About 36%, or 57.3 million, workers in the US are currently participating in the gig economy, with more than 50% likely to participate by 2027, according to a 2022 report from project management software company TeamStage. But the unreliability of their income can be a red flag to landlords.
Marissa Meizz, 25, said she recently struggled to secure an apartment rental in the city, endangering her 471.7K TikTok following — and her livelihood.
Meizz first went viral in May 2021, when a TikToker overheard a group of friends in a park talking about purposely excluding their friend Marissa from their party. It turned out that she was the Marissa in question, and so she used her newfound social-media fame to begin the No More Lonely Friends movement — hosting meet-ups in Central Park to make new friends and sharing clips of the creative chaos of her life in the city that never sleeps.
“If I wasn’t living in New York … I don’t think that any of my content would have become what it is today,” she told The Post.
Meizz has lived in NYC for about three years now — paying about $1,000 in monthly rent for apartment shares in the East Village and Brooklyn.

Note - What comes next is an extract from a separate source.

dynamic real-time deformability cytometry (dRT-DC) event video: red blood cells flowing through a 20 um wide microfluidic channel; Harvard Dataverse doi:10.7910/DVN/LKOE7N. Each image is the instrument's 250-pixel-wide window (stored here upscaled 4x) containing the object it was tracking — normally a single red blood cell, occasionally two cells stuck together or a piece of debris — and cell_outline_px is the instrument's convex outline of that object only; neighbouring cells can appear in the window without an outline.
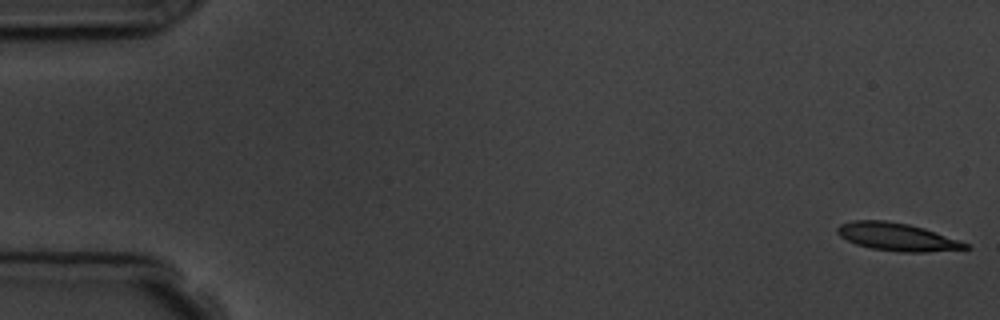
{"species": "common noctule bat (a hibernating species)", "species_latin": "Nyctalus noctula", "temperature_condition": "room temperature", "stored_images_in_passage": 5, "camera_frame_rate_fps": 3000, "um_per_image_px": 0.085, "animal": {"sex": "male", "body_mass_g": 19.5, "forearm_length_mm": 54.6}, "frame": {"image": 1, "passage_image": 1, "time_ms": 0.0, "image_size_px": [1000, 320], "cell_outline_px": [[972, 248], [924, 252], [900, 252], [872, 248], [856, 244], [840, 236], [836, 232], [836, 228], [840, 224], [852, 220], [884, 220], [908, 224], [924, 228], [968, 244]], "centroid_in_image_um": [76.21, 20.13], "position_along_channel_um": 8.8, "area_um2": 20.52}}
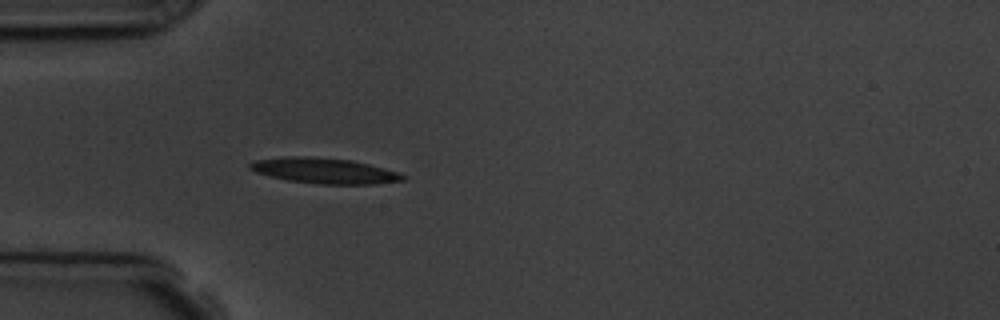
{"frame": {"image": 2, "passage_image": 5, "time_ms": 5.0, "image_size_px": [1000, 320], "cell_outline_px": [[408, 180], [376, 184], [320, 184], [288, 180], [256, 172], [248, 168], [248, 164], [256, 160], [284, 156], [308, 156], [352, 160], [384, 168], [408, 176]], "centroid_in_image_um": [27.61, 14.51], "position_along_channel_um": 57.4, "area_um2": 22.77}}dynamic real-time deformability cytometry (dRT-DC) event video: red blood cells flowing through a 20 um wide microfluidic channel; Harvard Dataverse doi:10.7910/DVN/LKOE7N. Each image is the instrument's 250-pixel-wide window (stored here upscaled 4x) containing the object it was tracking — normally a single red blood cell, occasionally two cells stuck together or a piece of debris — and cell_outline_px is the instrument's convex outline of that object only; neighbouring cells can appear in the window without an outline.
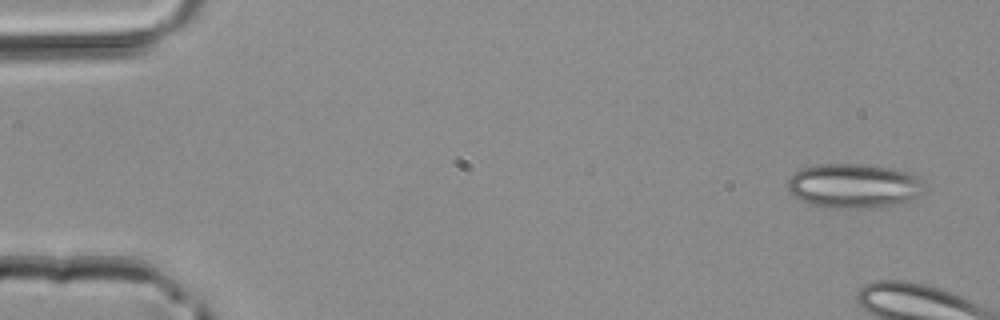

But, as her social-media career took off — she said she expects to make $100,000 this year — she sought to strike out on her own.
But despite earning more than ever, the full-time content creator couldn’t find anyone to believe her. “It was just so hard to get someone to trust me,” she said.
“I literally had to beg my landlord,” Meizz said. “I wrote a cover letter, I gave every single invoice that I made in the last year, I gave them proof of my income and everything and they still said that I didn’t make enough and that I still didn’t have enough proof so they wanted a guarantor.”
Meizz eventually gave in and paid the extra $1,500 to secure a third-party guarantor and signed a lease on her $2,500-a-month Greenpoint apartment in November after nearly two months of obsessive hunting.
“People don’t really recognize that the little things that keep the city going are the artists,” Meizz said. “A city like New York is where my stuff thrives.”